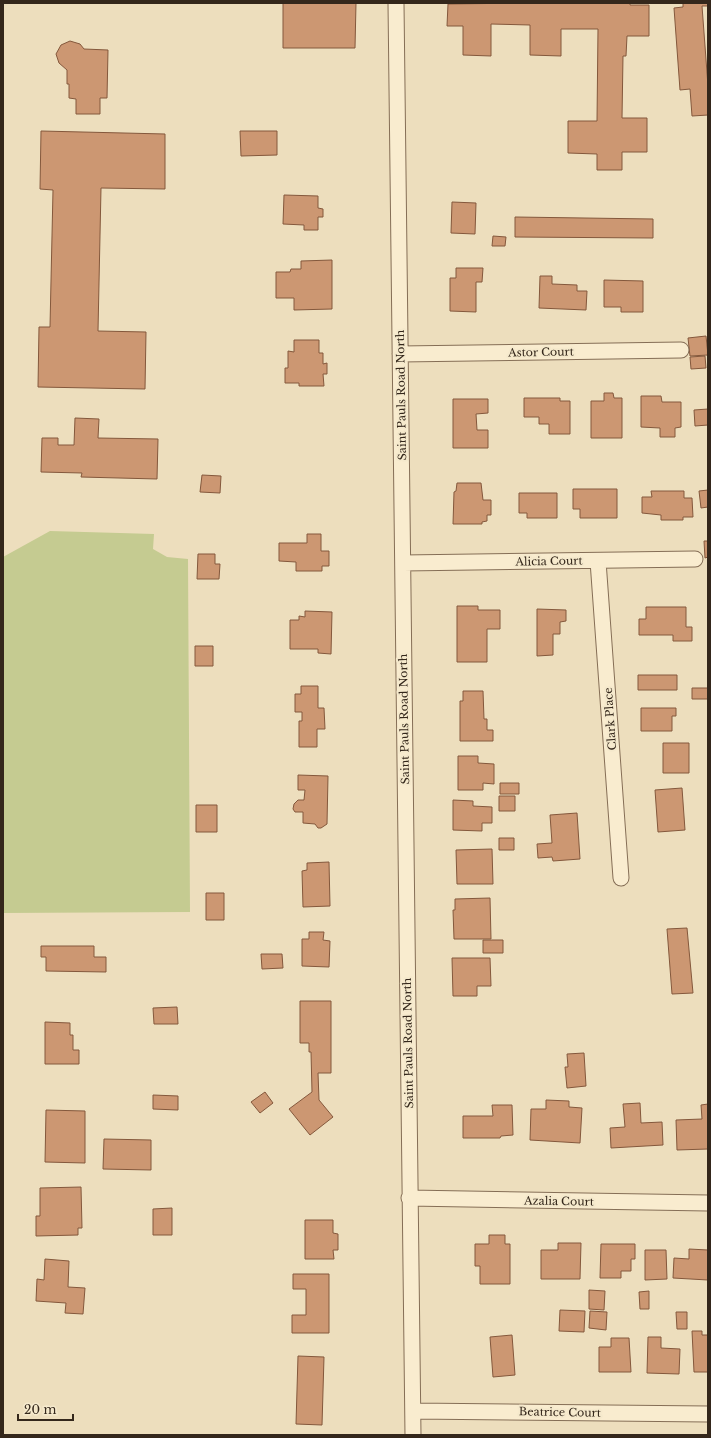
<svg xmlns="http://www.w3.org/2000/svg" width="711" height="1438" font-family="'Libre Baskerville',serif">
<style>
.pitch{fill:#c5cb91}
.building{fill:#cc9772;stroke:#84583c}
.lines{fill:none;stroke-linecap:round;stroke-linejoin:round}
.street-casing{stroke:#856e56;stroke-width:17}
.street{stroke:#f9eccf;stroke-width:15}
.labels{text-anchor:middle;stroke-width:4;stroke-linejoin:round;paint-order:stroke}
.street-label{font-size:11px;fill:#34271b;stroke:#f5e9cc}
</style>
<rect width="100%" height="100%" fill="#eddebd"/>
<path class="pitch" d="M50,531L154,534L153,549L167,557L188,559L190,912L3,913V557Z"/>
<path class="building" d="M283,3H356L355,48H283Z
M527,3H630V5H649V36H627L626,56H623L622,118H647V152H622V170H597V154L568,153V121H597L598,29H561V56L530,55V25L491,24V56L463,55V26H447L448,4Z
M683,3H708V6H702L708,86V115L692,116L690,89L680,90L674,8L683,7Z
M70,41L80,44L84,49L108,50L107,98H100V114H76V99L69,98V84H67V70L59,63L56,54L61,45Z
M41,131L165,134V189L101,188L98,331L146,332L145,389L38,387L39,327H50L53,190L40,189Z
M240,131H277V155L241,156Z
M284,195L318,196V208L323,209V217H318V230H304V225L283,224Z
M452,202L476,203L475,234L451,233Z
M515,217L653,219V238L515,237Z
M493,236L506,237L505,246H492Z
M332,260V309L294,310V298H276V272H290L291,269H301V261Z
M456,268H483L482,282H476V312L450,311V278H456Z
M540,276H552V284L577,285V291H587L586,310L539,308Z
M604,280L643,281V312H621V307H604Z
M706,336L708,355L690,356L688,338Z
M294,340H319V353H323V364L327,363V374H323L324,386H299V383H285V368H288V351L294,352Z
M705,356L706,368L691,369L690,357Z
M604,393H613L614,398H622V438H591V401H604Z
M641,396H661L662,402H681V427L675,428V437H660V428L641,427Z
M524,398H560V401H570V434H549V424H539V417H524Z
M453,399H488V413L476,414L477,430H488V448H453Z
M708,409V425L695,426L694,410Z
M75,418L99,419L98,438L158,439L157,479L81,477L82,473L41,472L42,438H58V445H74Z
M202,475L221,476L220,493L200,492Z
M457,483H481L483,500H491V515H487V521L482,522V524H453L454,492L456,491Z
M573,489H617V518H580V509H573Z
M708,490V507L701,508L699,491Z
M651,491H684V498H692L693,517H683V520H661V515L642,513V497H652Z
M519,493H557V518H527V513H519Z
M307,534H321V551H329V566H322V571H296V562L279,561V543H307Z
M704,541H708V557L705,558Z
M198,554H215V564H220L219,579H197Z
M457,606H478V610H500V629H487V662H457Z
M646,607H686V627H692V641H673V635H639V619H646Z
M537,609L566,610V621L560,622V634H553V655L537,656Z
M305,611L332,612L331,654L318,653V649H290V620H299V616L305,617Z
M195,646H213V666H195Z
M638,675H677V690H638Z
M301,686H318V708H324L325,729H317V747H299V721H302V712H295V694H301Z
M692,688H708V699H692Z
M463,691H483L484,719H487V730H493V741H460V701H463Z
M641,708H676V716H672V731H641Z
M663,743H689V773H663Z
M458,756H478V763L494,764V784L483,783V790H458Z
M298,775L328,776L327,824L321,828H318L315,824L303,823V812H295L293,809L294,804L298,800H304L305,790H298Z
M500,783H519V794H500Z
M682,788L685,830L658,832L655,790Z
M499,796H515V811H499Z
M453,800L473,801V806L492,807V823H482V831L453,830Z
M196,805H217V832H196Z
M577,813L580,859L553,861L552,857L538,858L537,844L552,843L550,815Z
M499,838H514V850H499Z
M492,849L493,884H457L456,850Z
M329,862L330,906L303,907L302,871L307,870V863Z
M206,893H224V920H206Z
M490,898L491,939H454L453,910H455V899Z
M687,928L693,993L672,994L667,929Z
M309,932H324L323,940L330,941L329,967L302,966V939H309Z
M483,940H503V953H483Z
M41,946H94V957H106V972L46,971V957H41Z
M261,954H282L283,968L262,969Z
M452,958H490L491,986H477V996H453Z
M300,1001H331V1073H318L319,1100L333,1117L310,1135L289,1109L312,1092L311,1052H309V1043H300Z
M177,1007L178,1024H154L153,1008Z
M45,1022L70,1023V1035H73V1050H79V1064H45Z
M584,1053L586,1086L567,1088L565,1067H568L567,1054Z
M265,1092L273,1103L260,1113L251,1102Z
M153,1095L178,1096V1110L153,1109Z
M546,1100L569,1101V1107L582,1108L580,1143L530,1140L531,1109H546Z
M640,1103L641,1123L662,1122L663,1145L611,1148L610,1128L625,1127L623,1104Z
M708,1104V1149L677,1150L676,1120L702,1119L701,1105Z
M492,1105H512L513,1135L501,1136L500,1138H463V1116H493Z
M46,1110L85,1111V1163L45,1162Z
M104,1139L151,1140V1170L103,1169Z
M81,1187L82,1228H78V1235L36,1236V1216H40V1188Z
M172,1208V1235H153V1209Z
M305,1220H333V1233L338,1234V1250H333L334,1259H305Z
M489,1235H505V1244H510V1284H480V1266H475V1244H489Z
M558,1243H581L580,1279H541V1250H558Z
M601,1244H635V1259H631V1271H621V1278H600Z
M689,1249L708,1250V1280L673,1278L674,1258L689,1259Z
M645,1250H666L667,1279L645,1280Z
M45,1259L69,1261L68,1287L85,1288L83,1314L65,1313L66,1303L36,1301L37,1279L44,1280Z
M293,1274H329V1333H292V1315H306V1289H293Z
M589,1290L605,1291L604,1310L589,1309Z
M649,1291V1309H640L639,1292Z
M560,1310L585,1311L584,1332L559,1331Z
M590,1311L607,1312L606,1330L589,1328Z
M676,1312H687V1329H677Z
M692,1331H702V1335H708V1372H694Z
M512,1335L515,1375L493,1377L490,1337Z
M648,1337H661V1348L680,1349L679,1374L647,1373Z
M611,1338H629L631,1372H599V1347H611Z
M298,1356L324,1357L322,1425L296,1424Z"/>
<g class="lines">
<g class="street-casing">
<path id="street" d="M396,3L413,1435
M400,354L681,350
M598,561L621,878
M403,563L695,559
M409,1198L708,1203
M413,1411L708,1414"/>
</g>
<use href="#street" class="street"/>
</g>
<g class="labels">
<g class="street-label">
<text transform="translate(541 352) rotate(-1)" y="4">Astor Court</text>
<text transform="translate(401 395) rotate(-91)" y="4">Saint Pauls Road North</text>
<text transform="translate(549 561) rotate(-1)" y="4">Alicia Court</text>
<text transform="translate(404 719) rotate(-91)" y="4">Saint Pauls Road North</text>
<text transform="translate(610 719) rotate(-94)" y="4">Clark Place</text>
<text transform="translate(408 1043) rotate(-91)" y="4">Saint Pauls Road North</text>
<text transform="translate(559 1201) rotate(1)" y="4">Azalia Court</text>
<text transform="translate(560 1412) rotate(1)" y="4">Beatrice Court</text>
</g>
</g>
<rect width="711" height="1438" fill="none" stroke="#34271b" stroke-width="8"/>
<path d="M18 1414v6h55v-6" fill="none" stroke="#34271b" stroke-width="2"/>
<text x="24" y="1414" font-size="12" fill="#34271b" stroke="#f5e9cc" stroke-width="3" paint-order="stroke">20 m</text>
</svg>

★ ★ ★ ★

(Action item): Write out every line of the data that holds the word "lines".

(Response area):
.lines{fill:none;stroke-linecap:round;stroke-linejoin:round}
<g class="lines">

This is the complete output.